I've got a load of mesh spare from the old flexarium, does anyone know how I could go about removing a door from the Exo Terra? Or even both of them. I'd like to try replace them with mesh for ventilation, and to cool it down. 

Cheers

Ash


----------



## tokay (Mar 13, 2007)

best off going back to a flexi or a reptibreeze mesh cage matey , if the temps are getting to high. 
have you a thermostat ?


----------



## PygoShlee (May 1, 2010)

Yeah, just funds are running a bit tight at the moment, and didnt realise I had this viv so set it up for him. 

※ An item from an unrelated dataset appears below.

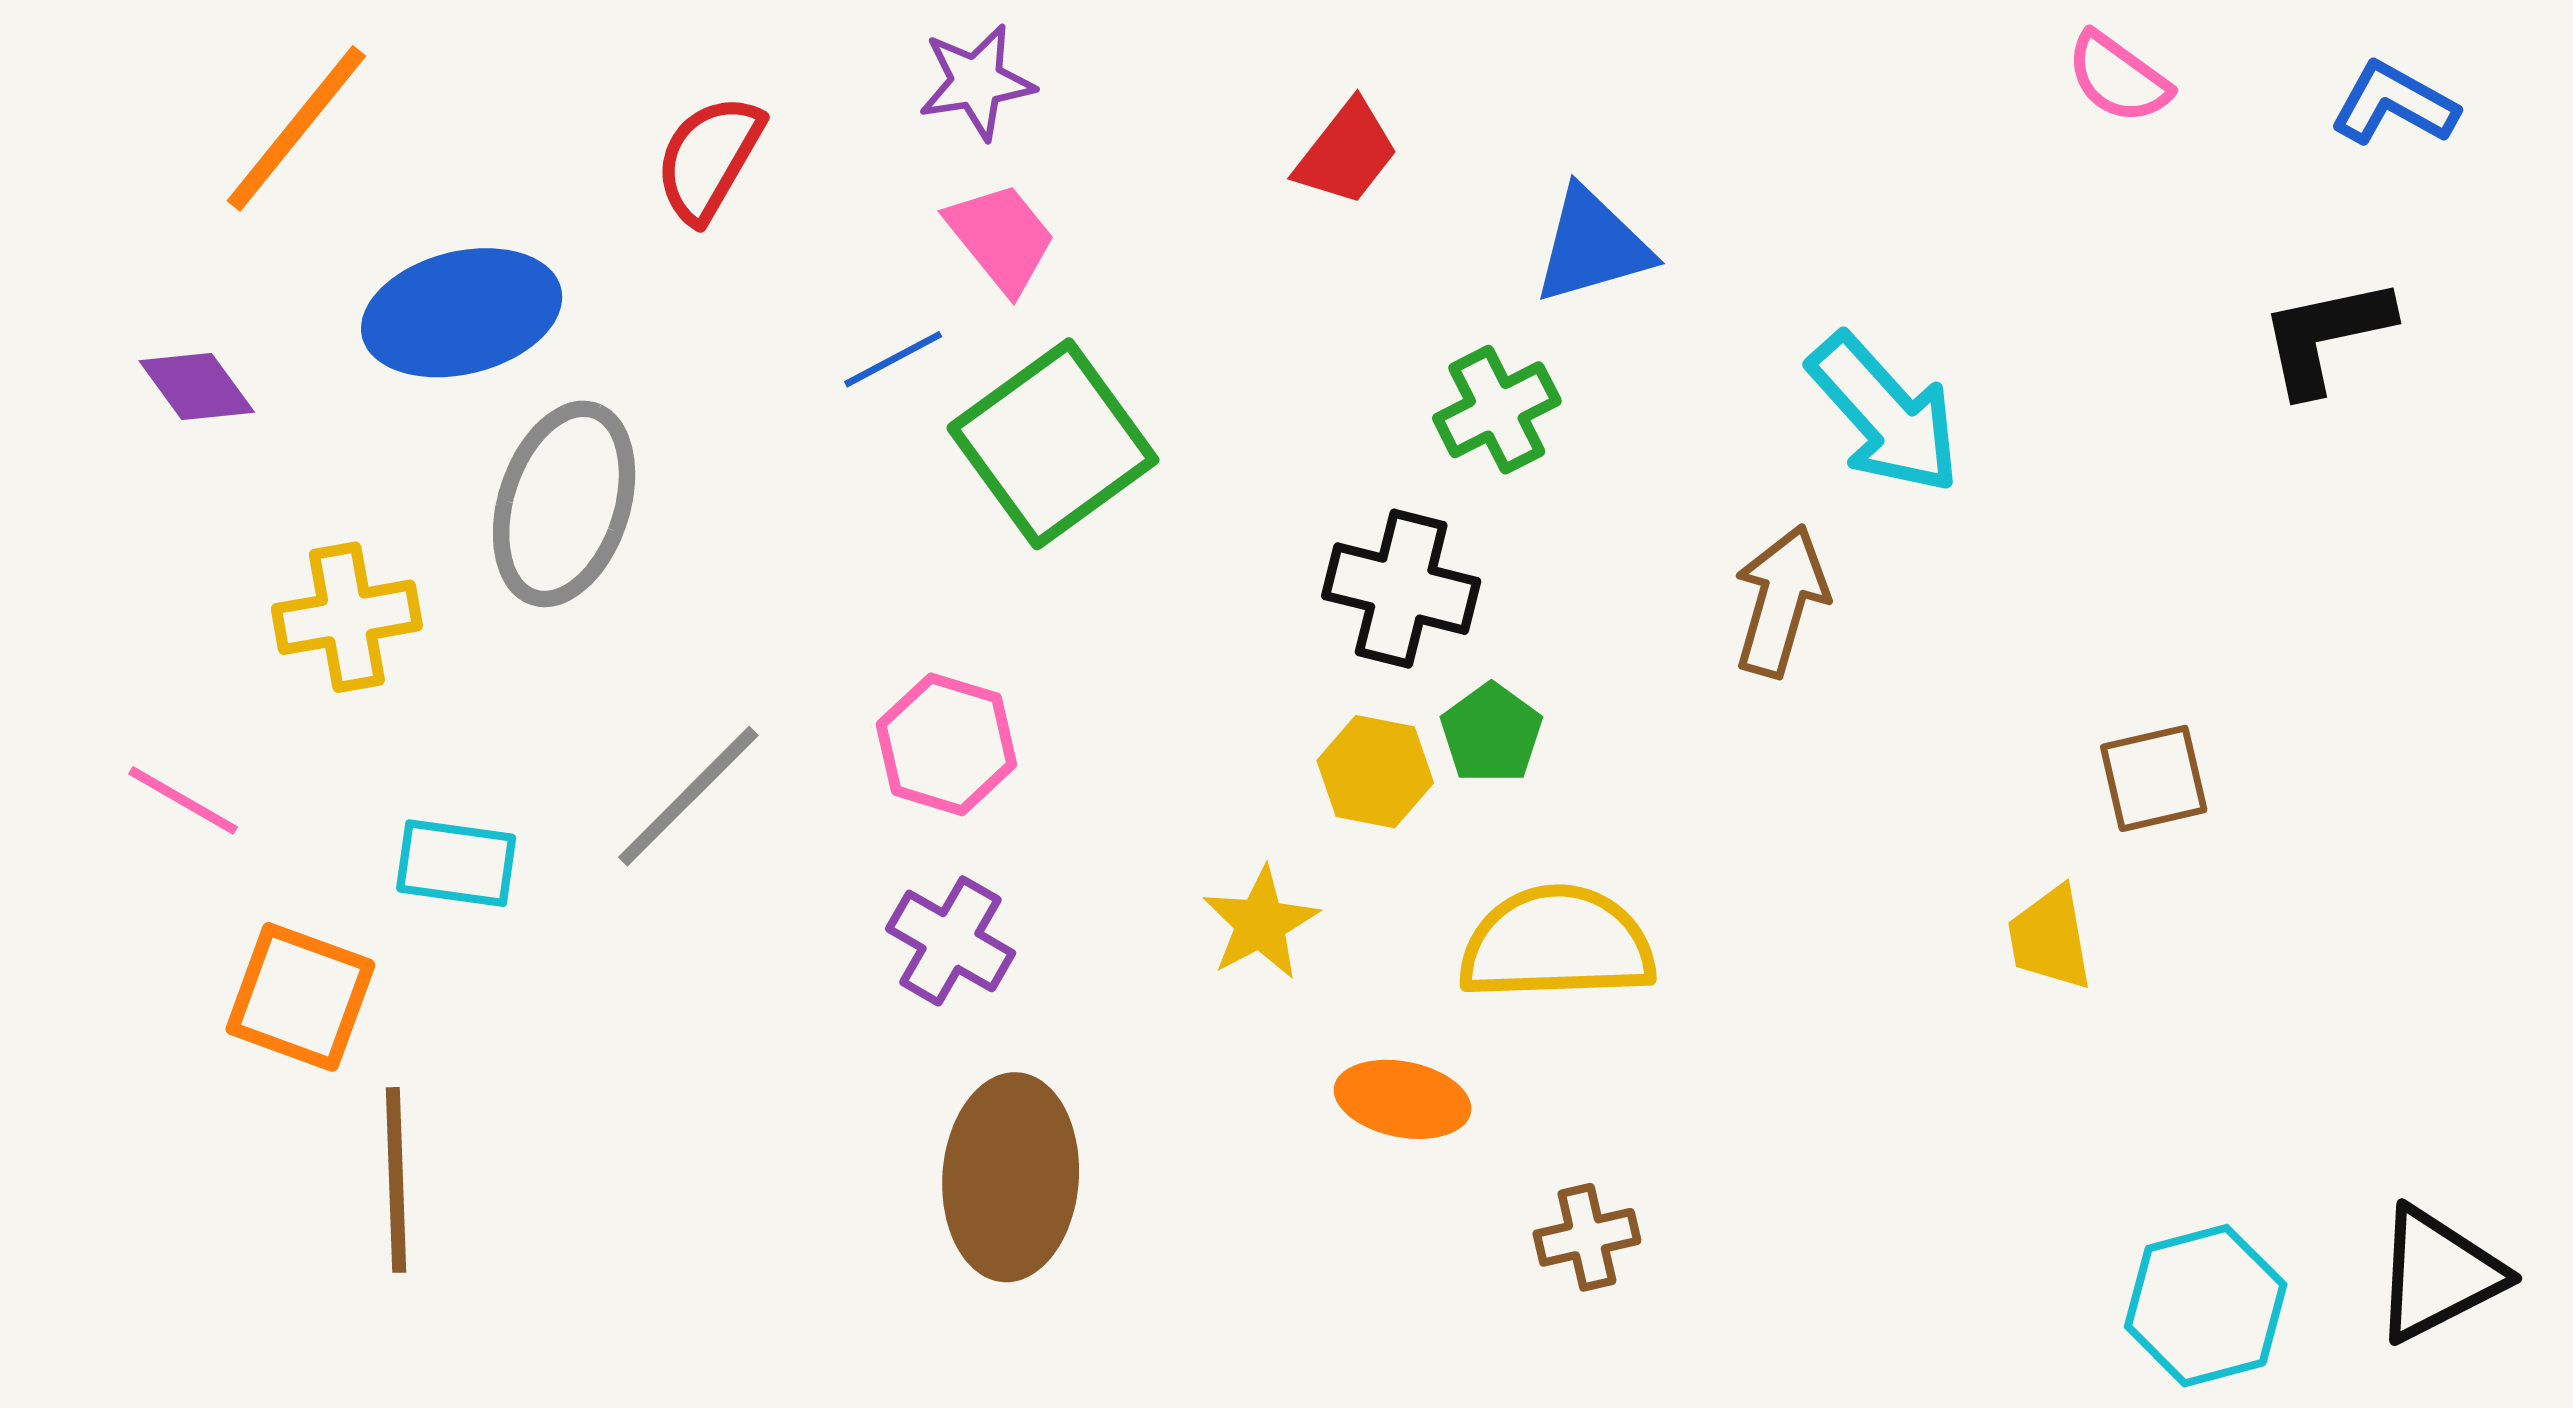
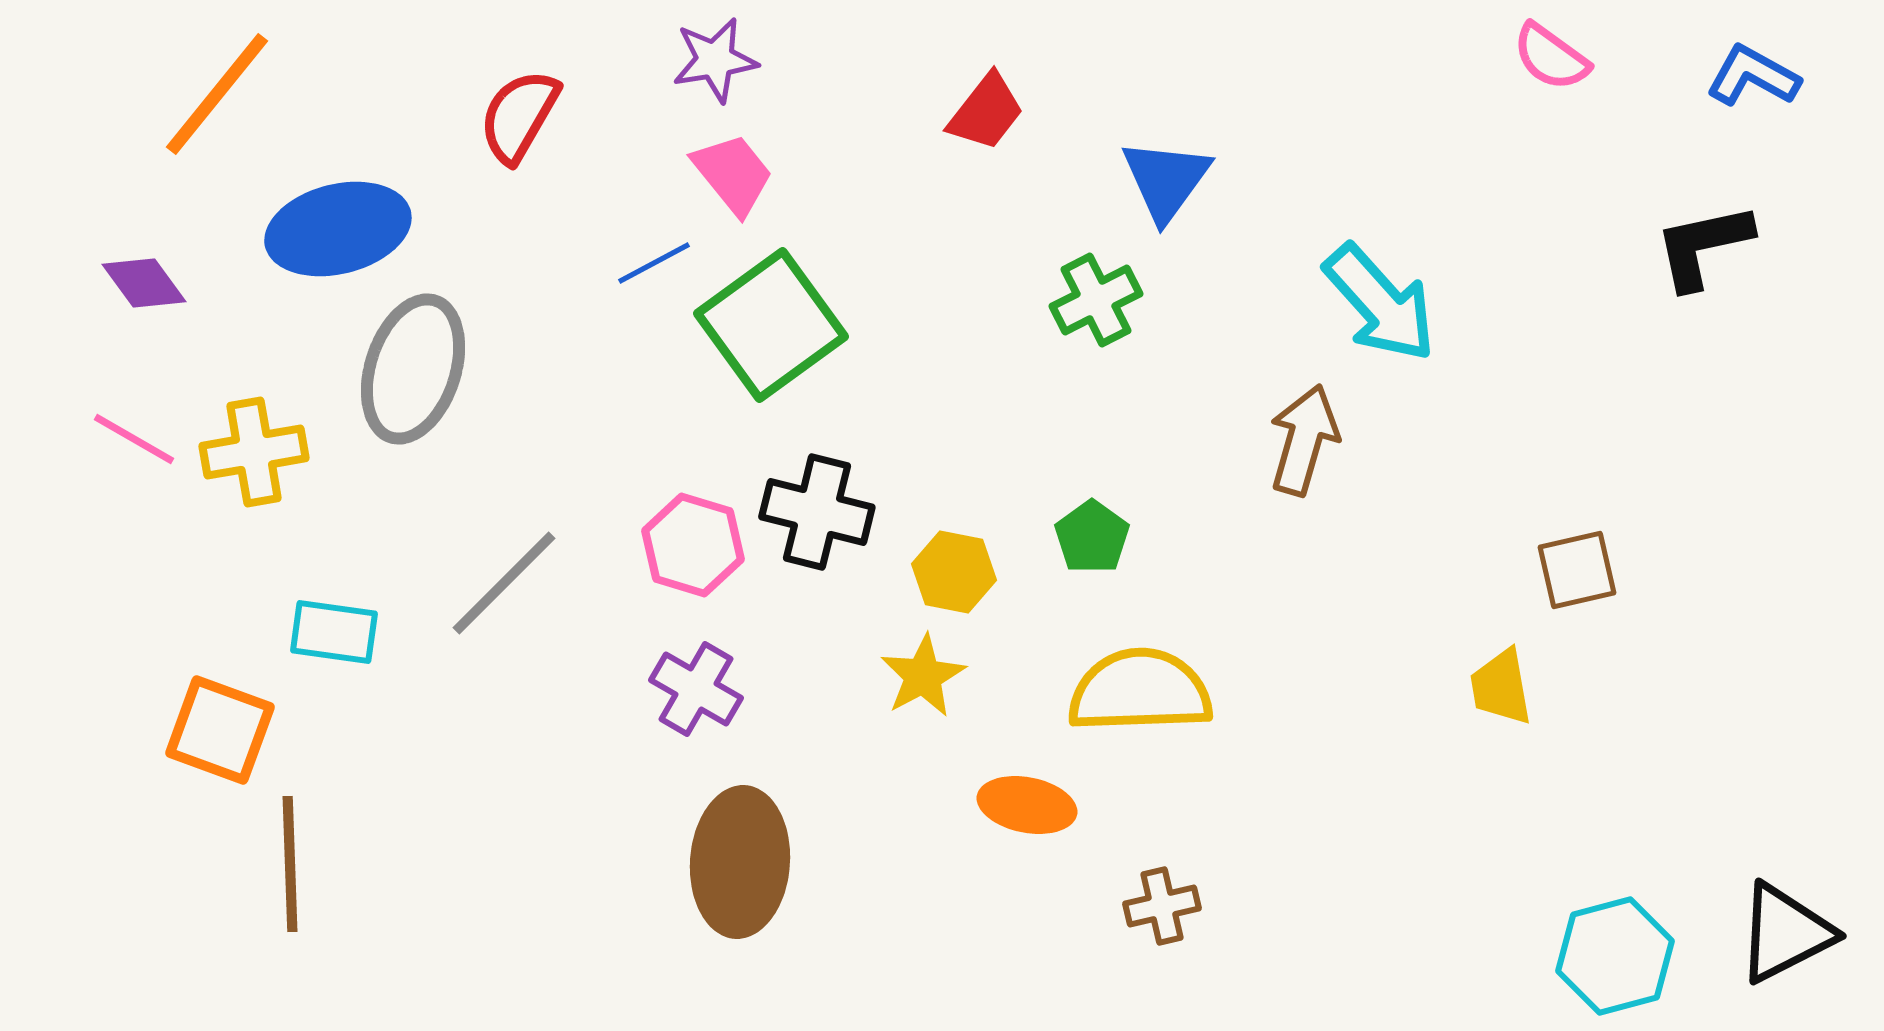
blue triangle: (1592, 246) -> (1166, 180), turned -38
black cross: (1401, 589) -> (817, 512), moved
yellow hexagon: (1375, 772) -> (954, 572), moved
pink line: (183, 800) -> (134, 439), moved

Havent got a thermostat, only got light timers which I might set in half hour intervals. 

Cheers


----------



## tokay (Mar 13, 2007)

No worries , i got my yemen in a xl mesh repti breeze , with a dimmer stat on bulb , the bulb is hardly on this weather


----------



## PygoShlee (May 1, 2010)

Its cool now, have sorted it. Basically just ripped off both the doors, and used my last flexarium's mesh to cover the front. 

Will do the job nicely for now, until I get to buidling his adult viv 

Cheers!


----------